Rating: 8/10 – some contrivance at the end aside, The Golden Louis entertains throughout and shows Griffith making better use of the physical aspects of the production; ultimately redemptive, the movie succeeds on more than one level, and is a must-see for silent movie fans.
Politician’s Love Story (1909)
D: D.W. Griffith / 6m
Cast: Mack Sennett, Marion Leonard, Herbert Prior, Arthur V. Johnson
When crooked politician Boss Crogan (Sennett) is shown a satirical caricature of himself in the newspaper, his outrage is such that he grabs a gun and races to the newspaper’s offices to shoot the cartoonist, called Peter. After threatening what seems like half the newsroom he is directed to Peter’s Corner, only to find the cartoonist is a woman (Leonard). Shocked by this unexpected turn of events, Crogan refrains from shooting her, and instead becomes besotted by her. He tries to get her to go out with him but she refuses his offer.

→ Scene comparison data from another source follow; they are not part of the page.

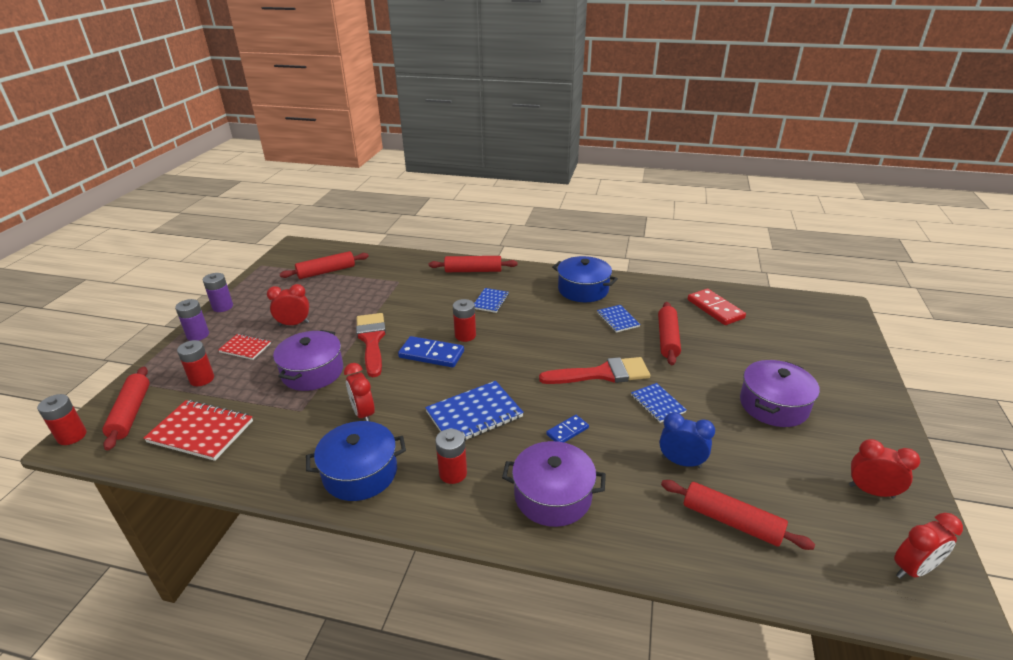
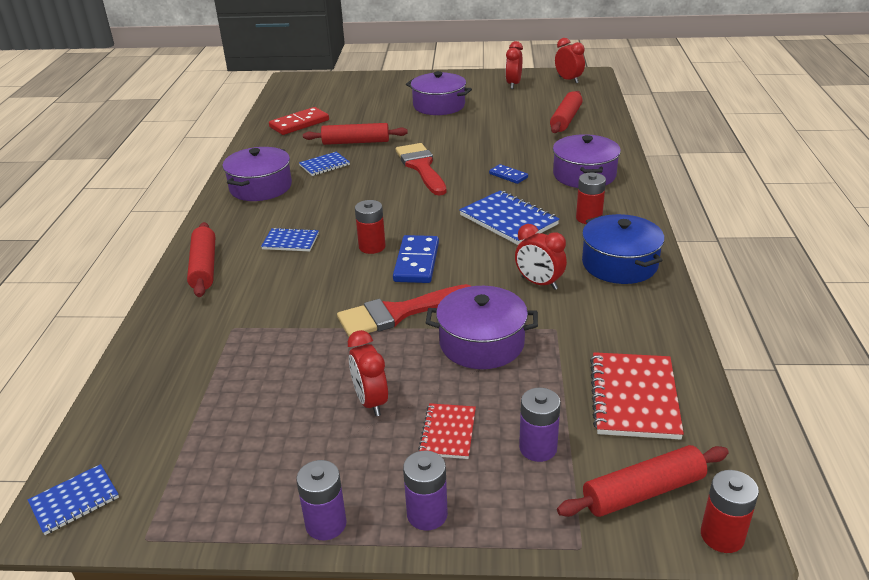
camera: 100 degrees left, 0 degrees up
(202, 379) = (538, 448): red battery -> purple battery
(326, 271) = (189, 421): red rolling pin -> none
(363, 414) = (539, 283): red clock -> red clock turned 75 degrees clockwise
(583, 289) = (260, 187): blue pot -> purple pot
(657, 404) = (455, 143): blue notebook -> blue notebook (75, 501)
(681, 462) = (520, 134): blue clock -> none

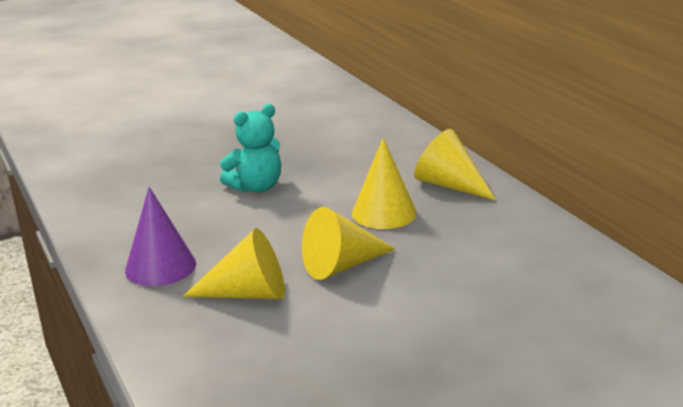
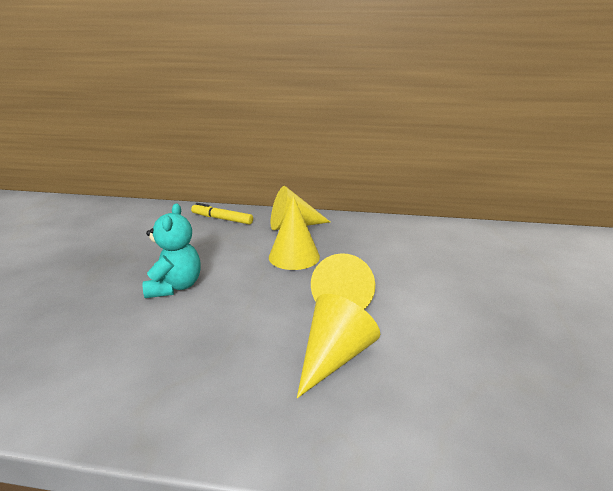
camera: 55 degrees left, 0 degrees up
(160, 267) = (226, 391): purple cone -> none
(402, 147) = (222, 219): none -> yellow marker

Crogan returns home but finds himself restless. This time leaving his gun behind he goes back out, and ends up at a nearby park. He sits down on a bench and looking lost and forlorn, watches as a succession of loving couples walk past. In time he gets up and is leaving the park when he spies “Peter”. As he approaches, “Peter” is stopped by another man. Crogan warns the man off, and finds “Peter” grateful for his intervention. They walk back into the park, and the previously rebuffed politician gets a kiss.
Half filmed in the studio and half on location, Politician’s Love Story sees Griffith try his hand at an early romantic comedy, with mixed results. The comic elements – which consist largely of Sennett waving a gun around the newsroom and having the staff all duck down repeatedly – are heavy-handed and suffer from the repetition. The romantic elements are too fleeting, and the parade of lovestruck couples in the park serves only to pad out the running time; it’s clear Crogan is a sad figure at this point (it also gives Griffith a chance to appear on screen as well – he and Dorothy West are the first couple to pass Crogan). “Peter”‘s change of heart is a little too sudden also.
That said, the wintry location photography, credited to regulars Billy Bitzer and Arthur Marvin, is a bonus, and gives Griffith a chance to spread his wings beyond the confines of the studio. His positioning of the camera in these shots though is slightly tentative, and as expected there’s no attempt to break away from the standard medium shot that characterised Griffith – and many other silent film directors’ – approach during this period. But as a possible experiment, the movie retains some interest.
Rating: 4/10 – minor Griffith, and indicative of the perils associated with making one hundred and forty-nine short films in the same year; one for completists only.